Data excerpts

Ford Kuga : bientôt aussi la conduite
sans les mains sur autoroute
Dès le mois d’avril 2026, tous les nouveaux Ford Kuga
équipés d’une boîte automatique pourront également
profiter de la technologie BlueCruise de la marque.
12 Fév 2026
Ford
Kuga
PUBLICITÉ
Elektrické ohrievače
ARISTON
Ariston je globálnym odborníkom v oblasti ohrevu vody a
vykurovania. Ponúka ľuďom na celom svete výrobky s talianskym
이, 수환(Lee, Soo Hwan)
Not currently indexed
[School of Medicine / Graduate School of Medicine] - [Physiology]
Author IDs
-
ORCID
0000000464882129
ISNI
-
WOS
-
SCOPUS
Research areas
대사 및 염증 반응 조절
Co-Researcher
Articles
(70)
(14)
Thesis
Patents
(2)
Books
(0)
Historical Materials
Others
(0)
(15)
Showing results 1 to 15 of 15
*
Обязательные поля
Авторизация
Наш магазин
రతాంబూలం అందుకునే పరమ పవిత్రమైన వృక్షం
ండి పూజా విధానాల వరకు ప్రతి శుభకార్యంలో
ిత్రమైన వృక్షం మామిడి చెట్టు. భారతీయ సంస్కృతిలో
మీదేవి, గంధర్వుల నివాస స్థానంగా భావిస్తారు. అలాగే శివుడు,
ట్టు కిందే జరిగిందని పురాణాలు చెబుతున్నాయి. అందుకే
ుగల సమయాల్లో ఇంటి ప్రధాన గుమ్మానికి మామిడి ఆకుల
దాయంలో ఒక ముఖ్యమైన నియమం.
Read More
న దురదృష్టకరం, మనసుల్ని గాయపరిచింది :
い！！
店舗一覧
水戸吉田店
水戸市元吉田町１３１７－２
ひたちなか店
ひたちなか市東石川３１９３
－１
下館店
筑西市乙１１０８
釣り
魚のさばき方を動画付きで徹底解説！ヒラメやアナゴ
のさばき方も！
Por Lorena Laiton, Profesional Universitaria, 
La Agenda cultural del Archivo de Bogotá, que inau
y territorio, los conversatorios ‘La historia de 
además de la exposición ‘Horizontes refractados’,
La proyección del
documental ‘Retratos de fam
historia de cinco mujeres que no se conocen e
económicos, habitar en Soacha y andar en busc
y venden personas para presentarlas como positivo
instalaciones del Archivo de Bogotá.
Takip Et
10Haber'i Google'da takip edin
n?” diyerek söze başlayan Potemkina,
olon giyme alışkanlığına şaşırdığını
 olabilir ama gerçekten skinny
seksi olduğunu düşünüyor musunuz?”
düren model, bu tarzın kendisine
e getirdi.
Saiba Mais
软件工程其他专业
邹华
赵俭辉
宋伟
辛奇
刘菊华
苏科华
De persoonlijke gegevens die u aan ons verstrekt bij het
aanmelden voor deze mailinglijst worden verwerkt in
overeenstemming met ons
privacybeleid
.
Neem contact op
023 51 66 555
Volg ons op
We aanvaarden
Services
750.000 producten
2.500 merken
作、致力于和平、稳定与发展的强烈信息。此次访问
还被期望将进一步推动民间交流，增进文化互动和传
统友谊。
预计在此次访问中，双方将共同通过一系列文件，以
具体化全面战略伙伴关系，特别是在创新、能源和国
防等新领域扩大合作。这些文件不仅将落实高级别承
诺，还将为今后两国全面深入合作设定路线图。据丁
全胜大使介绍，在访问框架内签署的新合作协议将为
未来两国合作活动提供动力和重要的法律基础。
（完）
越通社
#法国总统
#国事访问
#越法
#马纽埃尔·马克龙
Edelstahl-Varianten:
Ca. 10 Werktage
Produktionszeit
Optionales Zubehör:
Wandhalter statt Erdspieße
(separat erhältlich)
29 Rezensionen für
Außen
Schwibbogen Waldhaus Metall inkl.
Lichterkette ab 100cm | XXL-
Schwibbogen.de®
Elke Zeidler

--- Task brief ---
Take the entries above and return only the lines from the one with "diyerek söze başlayan" to the one with "De persoonlijke gegevens", both included, unchanged.

--- Exercise solution ---
n?” diyerek söze başlayan Potemkina,
olon giyme alışkanlığına şaşırdığını
 olabilir ama gerçekten skinny
seksi olduğunu düşünüyor musunuz?”
düren model, bu tarzın kendisine
e getirdi.
Saiba Mais
软件工程其他专业
邹华
赵俭辉
宋伟
辛奇
刘菊华
苏科华
De persoonlijke gegevens die u aan ons verstrekt bij het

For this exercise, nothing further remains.